Hierarchical Clustering Tool Calculator | Statistics Dataset Grouping

Enter Dataset and Options

Linkage Method

Distance Metric

Desired Clusters

Scaling

Dataset

Use comma, tab, semicolon, or pipe delimiters. Include a label column and one or more numeric feature columns.

Example Data Table

Label	Feature 1	Feature 2	Feature 3
A	1.0	1.4	0.8
B	1.2	1.6	1.1
D	5.2	5.5	5.0
G	8.8	2.0	7.5

This sample shows three separated patterns, making linkage behavior easier to compare.

Formula Used

Euclidean distance: d(a,b) = square root of the sum of squared coordinate differences.

Manhattan distance: d(a,b) = sum of absolute coordinate differences.

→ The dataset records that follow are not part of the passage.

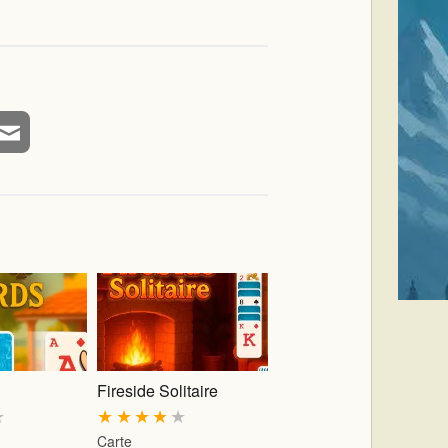
Fireside Solitaire
★
★
★
★
★
★
Carte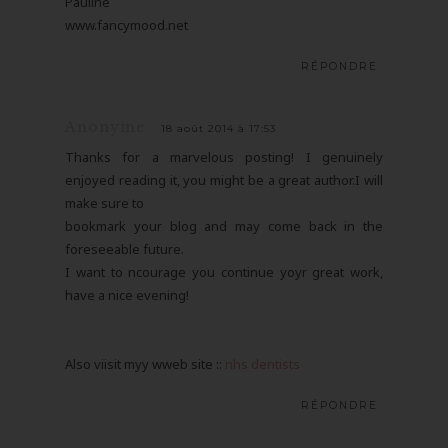
Pauline
www.fancymood.net
RÉPONDRE
Anonyme
18 août 2014 à 17:53
Thanks for a marvelous posting! I genuinely
enjoyed reading it, you might be a great author.I will
make sure to
bookmark your blog and may come back in the
foreseeable future.
I want to ncourage you continue yoyr great work,
have a nice evening!
Also viisit myy wweb site ::
nhs dentists
RÉPONDRE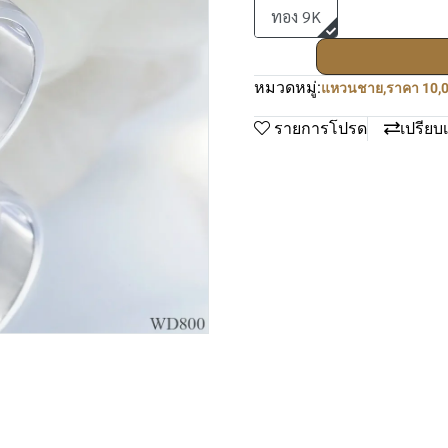
ทอง 9K
หมวดหมู่:
แหวนชาย
,
ราคา 10,0
รายการโปรด
เปรียบ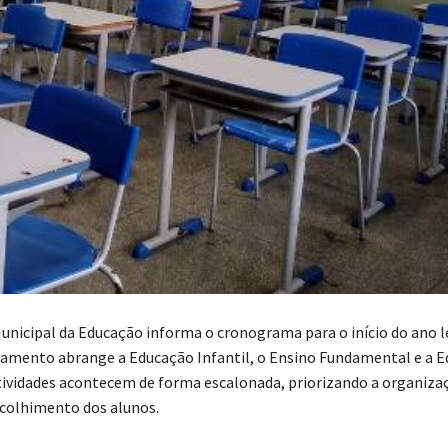
Municipal da Educação informa o cronograma para o início do ano l
jamento abrange a Educação Infantil, o Ensino Fundamental e a 
atividades acontecem de forma escalonada, priorizando a organiza
acolhimento dos alunos.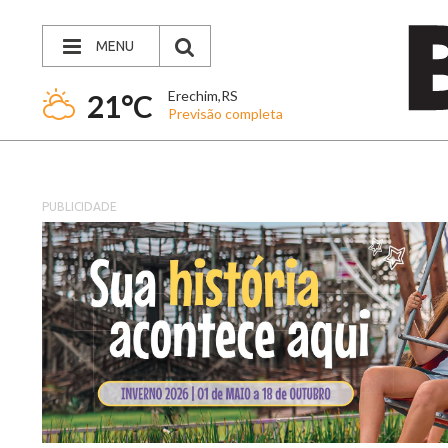
MENU
Erechim,RS
21°C
Previsão completa
PUBLICIDADE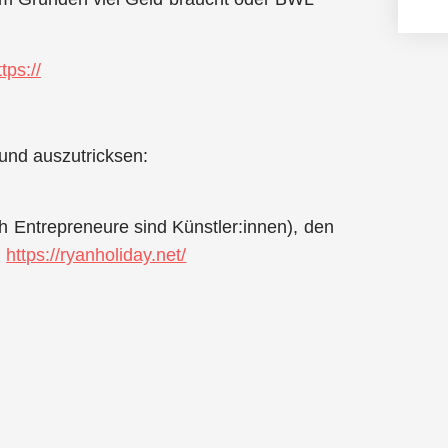
tps://
und auszutricksen:
ch Entrepreneure sind Künstler:innen), den
:
https://ryanholiday.net/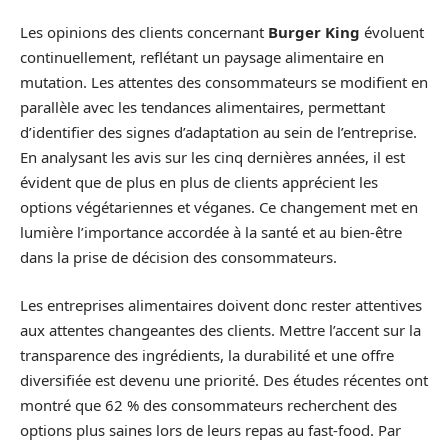
Les opinions des clients concernant
Burger King
évoluent
continuellement, reflétant un paysage alimentaire en
mutation. Les attentes des consommateurs se modifient en
parallèle avec les tendances alimentaires, permettant
d’identifier des signes d’adaptation au sein de l’entreprise.
En analysant les avis sur les cinq dernières années, il est
évident que de plus en plus de clients apprécient les
options végétariennes et véganes. Ce changement met en
lumière l’importance accordée à la santé et au bien-être
dans la prise de décision des consommateurs.
Les entreprises alimentaires doivent donc rester attentives
aux attentes changeantes des clients. Mettre l’accent sur la
transparence des ingrédients, la durabilité et une offre
diversifiée est devenu une priorité. Des études récentes ont
montré que 62 % des consommateurs recherchent des
options plus saines lors de leurs repas au fast-food. Par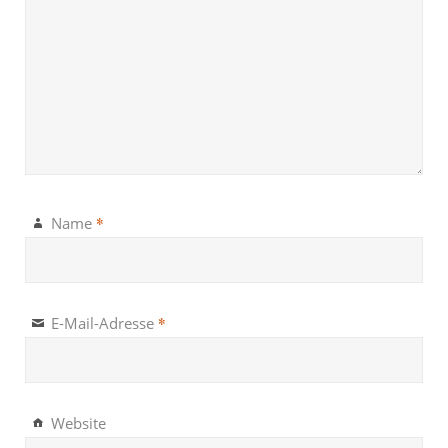
*
Name
*
E-Mail-Adresse
Website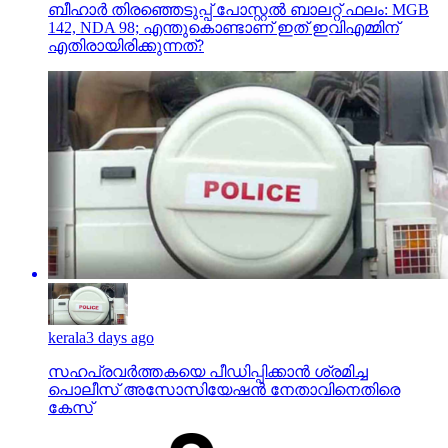
ബീഹാർ തിരഞ്ഞെടുപ്പ് പോസ്റ്റൽ ബാലറ്റ് ഫലം: MGB
142, NDA 98; എന്തുകൊണ്ടാണ് ഇത് ഇവിഎമ്മിന്
എതിരായിരിക്കുന്നത്?
kerala
3 days ago
സഹപ്രവര്‍ത്തകയെ പീഡിപ്പിക്കാന്‍ ശ്രമിച്ച
പൊലീസ് അസോസിയേഷന്‍ നേതാവിനെതിരെ
കേസ്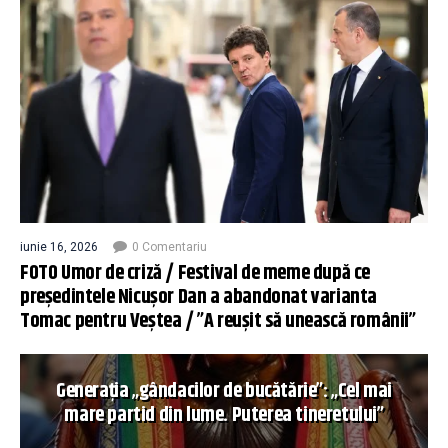
iunie 16, 2026
0 Comentariu
FOTO Umor de criză / Festival de meme după ce
președintele Nicușor Dan a abandonat varianta
Tomac pentru Veștea / ”A reușit să unească românii”
Generația „gândacilor de bucătărie”: „Cel mai
mare partid din lume. Puterea tineretului”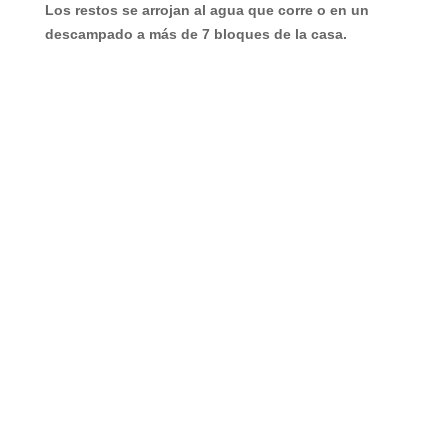
Los restos se arrojan al agua que corre o en un
descampado a más de 7 bloques de la casa.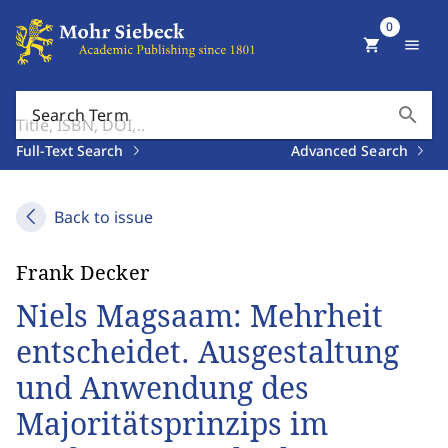
0
shopping_cart
menu
search
Search Term
Full-Text Search
Advanced Search
Back to issue
Frank Decker
Niels Magsaam: Mehrheit
entscheidet. Ausgestaltung
und Anwendung des
Majoritätsprinzips im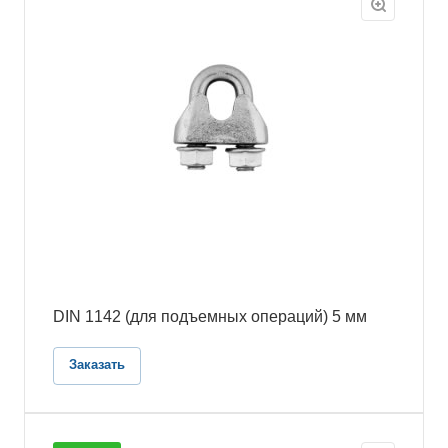
DIN 1142 (для подъемных операций) 5 мм
Заказать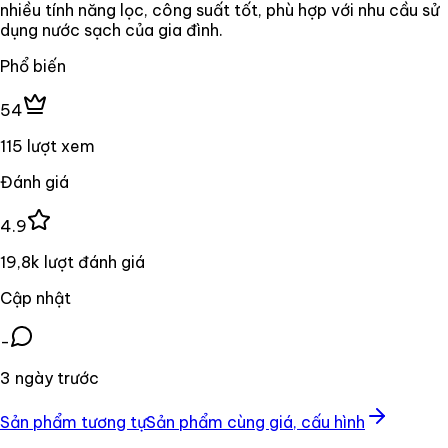
nhiều tính năng lọc, công suất tốt, phù hợp với nhu cầu sử
dụng nước sạch của gia đình.
Phổ biến
54
115 lượt xem
Đánh giá
4.9
19,8k lượt đánh giá
Cập nhật
-
3 ngày trước
Sản phẩm tương tự
Sản phẩm cùng giá, cấu hình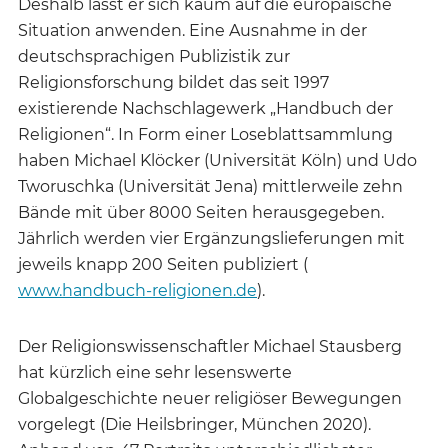
Deshalb lässt er sich kaum auf die europäische
Situation anwenden. Eine Ausnahme in der
deutschsprachigen Publizistik zur
Religionsforschung bildet das seit 1997
existierende Nachschlagewerk „Handbuch der
Religionen“. In Form einer Loseblattsammlung
haben Michael Klöcker (Universität Köln) und Udo
Tworuschka (Universität Jena) mittlerweile zehn
Bände mit über 8000 Seiten herausgegeben.
Jährlich werden vier Ergänzungslieferungen mit
jeweils knapp 200 Seiten publiziert (
www.handbuch-religionen.de
).
Der Religionswissenschaftler Michael Stausberg
hat kürzlich eine sehr lesenswerte
Globalgeschichte neuer religiöser Bewegungen
vorgelegt (Die Heilsbringer, München 2020).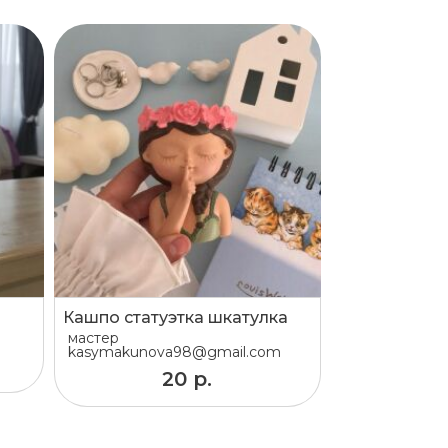
Кашпо статуэтка шкатулка
мастер
kasymakunova98@gmail.com
20 р.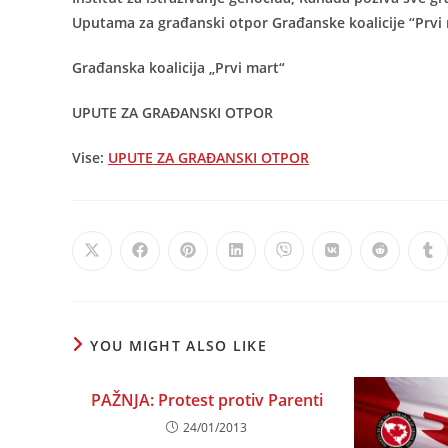
Uputama za građanski otpor Građanske koalicije “Prvi
Građanska koalicija „Prvi mart“
UPUTE ZA GRAĐANSKI OTPOR
Vise:
UPUTE ZA GRAĐANSKI OTPOR
Opens
Opens
Opens
Opens
Opens
Opens
Opens
Op
in
in
in
in
in
in
in
in
a
a
a
a
a
a
a
a
new
new
new
new
new
new
new
ne
window
window
window
window
window
window
window
wi
YOU MIGHT ALSO LIKE
PAŽNJA: Protest protiv Parenti
24/01/2013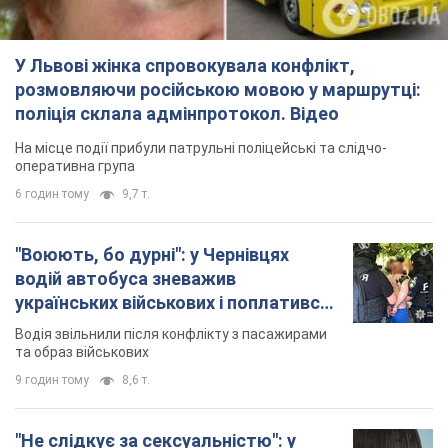
У Львові жінка спровокувала конфлікт,
розмовляючи російською мовою у маршрутці:
поліція склала адмінпротокол. Відео
На місце події прибули патрульні поліцейські та слідчо-
оперативна група
6 годин тому
9,7 т.
"Воюють, бо дурні": у Чернівцях
водій автобуса зневажив
українських військових і поплатився.
Відео
Водія звільнили після конфлікту з пасажирами
та образ військових
9 годин тому
8,6 т.
"Не слідкує за сексуальністю": у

Chebyshev distance: d(a,b) = largest absolute coordinate difference.

Z-score standardization: z = (value minus mean) divided by standard deviation.

Single linkage: smallest point-to-point distance between two clusters.

Complete linkage: largest point-to-point distance between two clusters.

Average linkage: mean of all inter-cluster pair distances.

Centroid linkage: distance between cluster centroids.

Ward linkage: merge that produces the smallest increase in within-cluster variance.

How to Use This Calculator

Paste a labeled dataset with numeric feature columns.
Select a linkage method to control merge behavior.
Choose a distance metric for measuring similarity.
Set the desired number of clusters for the final cut.
Pick z-score scaling when features use different units.
Submit the form to generate assignments, profiles, merge history, and graphs.
Download the assignments as CSV or save the report as PDF.

Frequently Asked Questions

1. What does hierarchical clustering do?

It groups observations by repeatedly merging the most similar clusters. The full merge path helps you inspect structure at several cluster counts, not only one fixed answer.

2. When should I use z-score scaling?

Use scaling when features have different units or ranges. Without scaling, a large-range feature can dominate the distance calculation and distort group formation.

3. How do I choose a linkage method?

Single linkage favors chaining, complete linkage creates tighter groups, average linkage balances both, centroid tracks cluster centers, and Ward often forms compact clusters.

4. What does the silhouette score mean?

It estimates how well each observation fits its assigned cluster compared with nearby clusters. Higher values usually indicate cleaner separation and more stable grouping.

5. Why do Ward results ignore non-Euclidean distance?

Ward linkage is based on variance geometry, which aligns with Euclidean space. This tool automatically switches to Euclidean distance for that specific linkage to preserve consistency.

6. Can I cluster with only one feature?

Yes. The calculator still works with one numeric feature. The scatter chart then uses observation order on the horizontal axis and the feature values vertically.

7. What is the cut height?

Cut height is the merge distance at the step that produced your chosen cluster count. It helps compare how much dissimilarity was accepted before groups were combined.

8. What format should my dataset follow?

Include one observation per line, a label column, and numeric feature columns. Comma, tab, semicolon, and pipe delimiters are accepted in this version.